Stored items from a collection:
★ ★ ★ ★ ★
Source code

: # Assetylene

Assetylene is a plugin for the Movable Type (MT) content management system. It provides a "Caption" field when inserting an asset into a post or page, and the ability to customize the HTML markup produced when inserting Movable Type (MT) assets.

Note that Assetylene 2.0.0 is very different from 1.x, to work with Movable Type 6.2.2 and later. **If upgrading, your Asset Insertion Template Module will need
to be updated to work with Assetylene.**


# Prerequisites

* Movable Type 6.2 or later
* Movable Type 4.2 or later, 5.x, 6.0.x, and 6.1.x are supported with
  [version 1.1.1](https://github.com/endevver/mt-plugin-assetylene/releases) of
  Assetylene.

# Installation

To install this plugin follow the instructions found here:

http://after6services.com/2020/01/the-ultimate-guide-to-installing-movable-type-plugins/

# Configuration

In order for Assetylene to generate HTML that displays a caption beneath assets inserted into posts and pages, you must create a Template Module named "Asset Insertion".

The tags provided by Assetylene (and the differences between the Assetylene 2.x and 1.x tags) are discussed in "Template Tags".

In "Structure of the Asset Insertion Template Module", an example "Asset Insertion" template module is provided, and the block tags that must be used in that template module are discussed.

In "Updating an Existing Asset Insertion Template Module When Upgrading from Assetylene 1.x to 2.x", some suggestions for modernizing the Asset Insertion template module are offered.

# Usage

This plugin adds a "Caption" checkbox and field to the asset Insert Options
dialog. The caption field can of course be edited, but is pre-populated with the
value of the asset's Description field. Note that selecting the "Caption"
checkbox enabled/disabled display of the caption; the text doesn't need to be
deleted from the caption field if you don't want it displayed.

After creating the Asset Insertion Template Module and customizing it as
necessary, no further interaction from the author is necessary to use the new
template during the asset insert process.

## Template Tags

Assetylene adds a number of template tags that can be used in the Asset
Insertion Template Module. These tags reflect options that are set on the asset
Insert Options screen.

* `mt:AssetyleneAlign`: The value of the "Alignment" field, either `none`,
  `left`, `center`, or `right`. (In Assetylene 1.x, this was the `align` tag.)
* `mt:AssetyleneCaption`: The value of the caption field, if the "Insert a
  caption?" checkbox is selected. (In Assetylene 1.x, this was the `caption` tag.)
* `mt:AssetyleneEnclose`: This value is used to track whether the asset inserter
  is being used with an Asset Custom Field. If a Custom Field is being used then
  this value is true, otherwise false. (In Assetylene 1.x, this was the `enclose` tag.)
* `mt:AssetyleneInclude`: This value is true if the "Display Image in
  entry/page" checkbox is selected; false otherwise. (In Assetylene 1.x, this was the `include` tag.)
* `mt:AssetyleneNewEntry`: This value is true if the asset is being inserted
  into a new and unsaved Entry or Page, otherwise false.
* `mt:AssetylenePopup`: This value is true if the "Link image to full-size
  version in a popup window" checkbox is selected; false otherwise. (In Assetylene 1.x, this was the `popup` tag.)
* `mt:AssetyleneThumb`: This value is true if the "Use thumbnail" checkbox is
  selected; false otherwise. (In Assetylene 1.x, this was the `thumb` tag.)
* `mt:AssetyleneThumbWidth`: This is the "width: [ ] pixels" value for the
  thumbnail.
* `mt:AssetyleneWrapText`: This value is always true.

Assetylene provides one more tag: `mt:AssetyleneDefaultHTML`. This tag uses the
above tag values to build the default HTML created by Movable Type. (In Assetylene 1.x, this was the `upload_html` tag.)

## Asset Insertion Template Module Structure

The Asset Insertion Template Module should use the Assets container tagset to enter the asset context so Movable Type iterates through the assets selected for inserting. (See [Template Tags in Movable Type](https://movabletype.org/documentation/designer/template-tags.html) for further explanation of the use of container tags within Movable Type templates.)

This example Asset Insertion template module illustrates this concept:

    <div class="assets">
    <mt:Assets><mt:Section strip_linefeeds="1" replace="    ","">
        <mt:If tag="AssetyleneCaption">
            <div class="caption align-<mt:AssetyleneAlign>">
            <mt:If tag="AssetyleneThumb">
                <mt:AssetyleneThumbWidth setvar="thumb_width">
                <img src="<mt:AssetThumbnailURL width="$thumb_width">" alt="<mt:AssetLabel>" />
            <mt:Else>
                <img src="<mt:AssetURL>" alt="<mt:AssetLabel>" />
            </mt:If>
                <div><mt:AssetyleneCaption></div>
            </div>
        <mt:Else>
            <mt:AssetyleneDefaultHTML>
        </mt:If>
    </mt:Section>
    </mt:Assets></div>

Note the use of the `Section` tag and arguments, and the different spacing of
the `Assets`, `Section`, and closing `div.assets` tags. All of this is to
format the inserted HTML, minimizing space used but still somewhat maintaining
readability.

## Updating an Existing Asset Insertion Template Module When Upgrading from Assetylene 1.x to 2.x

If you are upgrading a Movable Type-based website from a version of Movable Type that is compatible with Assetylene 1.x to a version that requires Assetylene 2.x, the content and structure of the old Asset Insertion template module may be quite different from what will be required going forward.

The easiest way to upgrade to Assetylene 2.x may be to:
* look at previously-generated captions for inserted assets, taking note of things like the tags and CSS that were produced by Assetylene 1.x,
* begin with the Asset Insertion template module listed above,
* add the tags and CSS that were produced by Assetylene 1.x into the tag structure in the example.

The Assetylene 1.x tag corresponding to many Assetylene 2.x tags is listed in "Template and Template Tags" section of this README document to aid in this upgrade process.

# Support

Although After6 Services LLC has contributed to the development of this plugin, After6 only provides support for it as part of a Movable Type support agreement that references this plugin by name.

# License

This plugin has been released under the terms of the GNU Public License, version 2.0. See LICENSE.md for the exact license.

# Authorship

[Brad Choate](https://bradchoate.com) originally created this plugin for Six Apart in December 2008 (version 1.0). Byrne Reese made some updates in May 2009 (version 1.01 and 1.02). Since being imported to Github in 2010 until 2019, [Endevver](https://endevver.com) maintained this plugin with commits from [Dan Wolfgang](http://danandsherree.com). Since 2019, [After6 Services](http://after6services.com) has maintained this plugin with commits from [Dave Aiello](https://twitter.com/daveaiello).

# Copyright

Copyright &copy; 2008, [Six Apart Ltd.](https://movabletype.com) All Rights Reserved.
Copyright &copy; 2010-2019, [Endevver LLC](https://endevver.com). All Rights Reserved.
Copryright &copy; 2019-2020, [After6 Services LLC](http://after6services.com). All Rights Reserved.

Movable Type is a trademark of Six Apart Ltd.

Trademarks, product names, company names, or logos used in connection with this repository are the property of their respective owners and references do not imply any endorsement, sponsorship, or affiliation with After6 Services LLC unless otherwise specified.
★ ★ ★ ★ ★
Extract the lines above, from the first one through the one containing "module are offered.", and return only those, unchanged.

Your response:
Source code

: # Assetylene

Assetylene is a plugin for the Movable Type (MT) content management system. It provides a "Caption" field when inserting an asset into a post or page, and the ability to customize the HTML markup produced when inserting Movable Type (MT) assets.

Note that Assetylene 2.0.0 is very different from 1.x, to work with Movable Type 6.2.2 and later. **If upgrading, your Asset Insertion Template Module will need
to be updated to work with Assetylene.**


# Prerequisites

* Movable Type 6.2 or later
* Movable Type 4.2 or later, 5.x, 6.0.x, and 6.1.x are supported with
  [version 1.1.1](https://github.com/endevver/mt-plugin-assetylene/releases) of
  Assetylene.

# Installation

To install this plugin follow the instructions found here:

http://after6services.com/2020/01/the-ultimate-guide-to-installing-movable-type-plugins/

# Configuration

In order for Assetylene to generate HTML that displays a caption beneath assets inserted into posts and pages, you must create a Template Module named "Asset Insertion".

The tags provided by Assetylene (and the differences between the Assetylene 2.x and 1.x tags) are discussed in "Template Tags".

In "Structure of the Asset Insertion Template Module", an example "Asset Insertion" template module is provided, and the block tags that must be used in that template module are discussed.

In "Updating an Existing Asset Insertion Template Module When Upgrading from Assetylene 1.x to 2.x", some suggestions for modernizing the Asset Insertion template module are offered.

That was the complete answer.